In light of all this, should we not rather be concentrating on countering any potential consequences, or can this melting process still be halted?

There are two aspects. On the one hand, yes, we have an increased concentration of CO2 – twice as much as in pre-industrial times – and we will definitely feel the consequences of this, so the process of climate change is now beginning. There is no way we can avoid this. And yes, we therefore need to face up to the consequences of rising sea levels. At the same time, we have to ask ourselves how far we are willing to let climate change proceed, and what we will do to curtail it. Almost all countries have agreed on the 1.5 degree target and said that the consequences of any global warming beyond that are so serious that we cannot allow it to happen. Yet we also need to take very active steps right now if this target is to be reached. And we are still a long way from doing so. Climate change is happening and we must prepare for it, but we also have to work on how to limit it – these are parallel paths we need to follow.

How can we limit global warming?

The predicted increase in temperature is linked to the level of carbon emissions. We need not only to reduce emissions but to bring them down to zero, and indeed to actively remove carbon dioxide from the atmosphere. All the scenarios described in the climate reports highlight ways of achieving this. They show that if we want to keep the 1.5 degree limit, we are talking about seven or eight years in which we would still be allowed to emit CO2 at current levels. That is not much time to restructure an entire economy or adapt our lifestyles. If we want to succeed, we must change something now, and do so very radically.

But how will changing our habits here in Germany now help the ice sheet in Greenland?

It is vital for us to understand that we in Germany are among the biggest emitters of carbon dioxide worldwide. Though we account for a minimal proportion of the global population, we have extremely high per-capita carbon emissions, and they must be reduced. This is also a question of climate justice. These days, it is not right to say that we will only take care of what happens in Germany, and that the rest of the world is none of our business.

As a researcher, are you more optimistic or pessimistic that we can still reduce the scale of the problem, and that the catastrophic consequences can still be limited?

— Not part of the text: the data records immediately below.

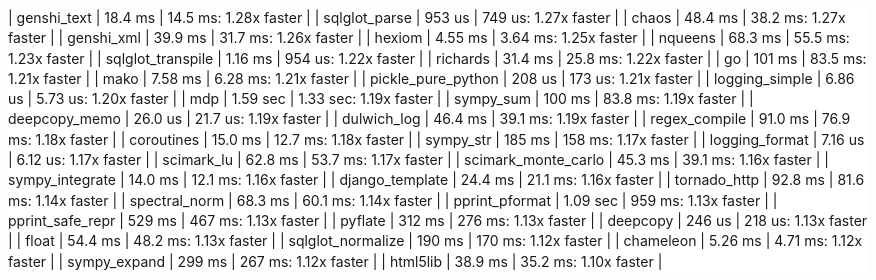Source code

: | genshi_text                | 18.4 ms                                                     | 14.5 ms: 1.28x faster                                                       |
| sqlglot_parse              | 953 us                                                      | 749 us: 1.27x faster                                                        |
| chaos                      | 48.4 ms                                                     | 38.2 ms: 1.27x faster                                                       |
| genshi_xml                 | 39.9 ms                                                     | 31.7 ms: 1.26x faster                                                       |
| hexiom                     | 4.55 ms                                                     | 3.64 ms: 1.25x faster                                                       |
| nqueens                    | 68.3 ms                                                     | 55.5 ms: 1.23x faster                                                       |
| sqlglot_transpile          | 1.16 ms                                                     | 954 us: 1.22x faster                                                        |
| richards                   | 31.4 ms                                                     | 25.8 ms: 1.22x faster                                                       |
| go                         | 101 ms                                                      | 83.5 ms: 1.21x faster                                                       |
| mako                       | 7.58 ms                                                     | 6.28 ms: 1.21x faster                                                       |
| pickle_pure_python         | 208 us                                                      | 173 us: 1.21x faster                                                        |
| logging_simple             | 6.86 us                                                     | 5.73 us: 1.20x faster                                                       |
| mdp                        | 1.59 sec                                                    | 1.33 sec: 1.19x faster                                                      |
| sympy_sum                  | 100 ms                                                      | 83.8 ms: 1.19x faster                                                       |
| deepcopy_memo              | 26.0 us                                                     | 21.7 us: 1.19x faster                                                       |
| dulwich_log                | 46.4 ms                                                     | 39.1 ms: 1.19x faster                                                       |
| regex_compile              | 91.0 ms                                                     | 76.9 ms: 1.18x faster                                                       |
| coroutines                 | 15.0 ms                                                     | 12.7 ms: 1.18x faster                                                       |
| sympy_str                  | 185 ms                                                      | 158 ms: 1.17x faster                                                        |
| logging_format             | 7.16 us                                                     | 6.12 us: 1.17x faster                                                       |
| scimark_lu                 | 62.8 ms                                                     | 53.7 ms: 1.17x faster                                                       |
| scimark_monte_carlo        | 45.3 ms                                                     | 39.1 ms: 1.16x faster                                                       |
| sympy_integrate            | 14.0 ms                                                     | 12.1 ms: 1.16x faster                                                       |
| django_template            | 24.4 ms                                                     | 21.1 ms: 1.16x faster                                                       |
| tornado_http               | 92.8 ms                                                     | 81.6 ms: 1.14x faster                                                       |
| spectral_norm              | 68.3 ms                                                     | 60.1 ms: 1.14x faster                                                       |
| pprint_pformat             | 1.09 sec                                                    | 959 ms: 1.13x faster                                                        |
| pprint_safe_repr           | 529 ms                                                      | 467 ms: 1.13x faster                                                        |
| pyflate                    | 312 ms                                                      | 276 ms: 1.13x faster                                                        |
| deepcopy                   | 246 us                                                      | 218 us: 1.13x faster                                                        |
| float                      | 54.4 ms                                                     | 48.2 ms: 1.13x faster                                                       |
| sqlglot_normalize          | 190 ms                                                      | 170 ms: 1.12x faster                                                        |
| chameleon                  | 5.26 ms                                                     | 4.71 ms: 1.12x faster                                                       |
| sympy_expand               | 299 ms                                                      | 267 ms: 1.12x faster                                                        |
| html5lib                   | 38.9 ms                                                     | 35.2 ms: 1.10x faster                                                       |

That is a very complex question: I’m not a sociologist, nor a psychologist. We all know what the problem is. What I believe we should be working towards in all studies and communicating externally is that we can change something. It is in our hands. We have the ideas and the approaches and the technologies. That makes me optimistic. Another thing that makes me optimistic is that I believe our swarm intelligence will come into play once we as a society finally take the problem seriously and tackle it. In my opinion we have a great deal of potential, but obviously we will make no progress for as long as the problem continues to be played down and trivialized. How little political will there is to bring about genuine change makes me somewhat pessimistic, however. I often talk to people in the street, and once a month we take part in a climate vigil together with Fridays for Future. I do my best to make it clear to everyone that we have many possibilities – but we must get started.


The questions were asked by Natascha Holstein, online editor of the Zeitgeister magazine.